If specific policies aren’t the focus of Moss’ movie, there are times when political strategy seems to be. Some scenes are clearly striving for the fly-on-the-wall frankness of The War Room, the 1993 documentary about James Carville and George Stephanopoulos’ mind games during Clinton’s first presidential campaign. In an early meeting, for example, as Buttigieg, Smith, and other staffers plot out his initial marketing, the candidate suggests they play up his biography — small town Indiana boy, joined the military etc. — before noting: “We’ve got to make sure that doesn’t read as very white.” The scene immediately cuts to his photo opp with Rev. Al Sharpton. You could take that as a wink at the viewer, a moment where the gears of the P.R. machine were laid bare. But it's quickly lost in uncritical, press conference platitudes: Buttigieg on finding unity in otherness; Sharpton on homophobia in the Black community.

Later, when Buttigieg fields one of the strongest, most infuriating challenges to his candidacy — the murder of Eric Logan, a 54-year-old Black man, at the hands of South Bend police — there are again some subtle critiques. In one scene, Smith and some strategists chide his dead-eyed affect; in another, Moss rolls footage of the infamous town hall where activists eviscerated his lack of action. But these too find neat resolution: staffers praise the bravery of facing his own constituents; Buttigieg muses on his struggles seeming “real or authentic.” The section ends on a CNN panel discussing his debate remarks about the murder. “He wasn’t deflecting,” says Anderson Cooper. David Axelrod adds: “I think that was an important moment for him.”

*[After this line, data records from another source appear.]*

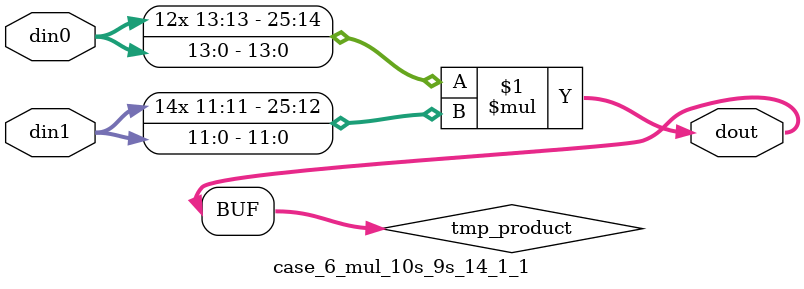
<source format=v>

`timescale 1 ns / 1 ps

 module case_6_mul_10s_9s_14_1_1(din0, din1, dout);
parameter ID = 1;
parameter NUM_STAGE = 0;
parameter din0_WIDTH = 14;
parameter din1_WIDTH = 12;
parameter dout_WIDTH = 26;

input [din0_WIDTH - 1 : 0] din0; 
input [din1_WIDTH - 1 : 0] din1; 
output [dout_WIDTH - 1 : 0] dout;

wire signed [dout_WIDTH - 1 : 0] tmp_product;



























assign tmp_product = $signed(din0) * $signed(din1);








assign dout = tmp_product;





















endmodule

</source>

The achievement of The War Room was in its straight-faced portrayal of political theatrics. However you felt about Carville, Stephanopoulos, or the candidate they fought for (I feel negatively about all three), they come off as neither heroes nor villains, so much as manic players in a game they have heavily studied, but still only sometimes understand. Their morals are loose; their strategy veers from smart to pretty stupid. Moss had an amazing opportunity to probe the underbelly of political consultation — specifically at the movie’s apex: the disastrous Iowa Caucuses, where Buttigieg prematurely declared victory; and the subsequent collapse of his campaign, after which he joined Amy Klobuchar and Beto O’Rourke in rallying the moderate establishment around Joe Biden.

There is a single hint of this: it is Lis Smith, surprisingly, who cautions Buttigieg against making his victory speech. The rest is amazingly selective. Bernie Sanders briefly ribs Buttigieg’s timing (his sole appearance in the entire documentary, save a single reference to the “runner up” from 2016); Pete promises to go to New Hampshire “victorious.” There, he celebrates his momentary lead, then quickly concedes. The Nevada caucuses aren’t mentioned at all (perhaps because Buttigieg won just three delegates); the South Carolina primary appears only as Buttigieg’s rationale for dropping out. In the aftermath, reeling from the loss, the camera shows Buttigieg picking up a call from a man identified only as “Mr. President.” Then Chasten’s phone rings; it’s Jill Biden. Eventually, both pass the phones to their spouses. Viewers can hear Buttigieg talking to the muffled voice of the future president.

These last few scenes are especially frustrating, because they sidestep the actually interesting questions: how the campaign handled the confusion of a bungled caucus, how they strategized in the days that followed, how they weighed the political calculus of endorsing a candidate — especially one who had lost his first three states. But maybe the answer was obvious. In the final scene, Pete and Chasten stroll along the national mall, as a voiceover plays. It’s now-President Joe Biden announcing his nominee for Secretary of Transportation.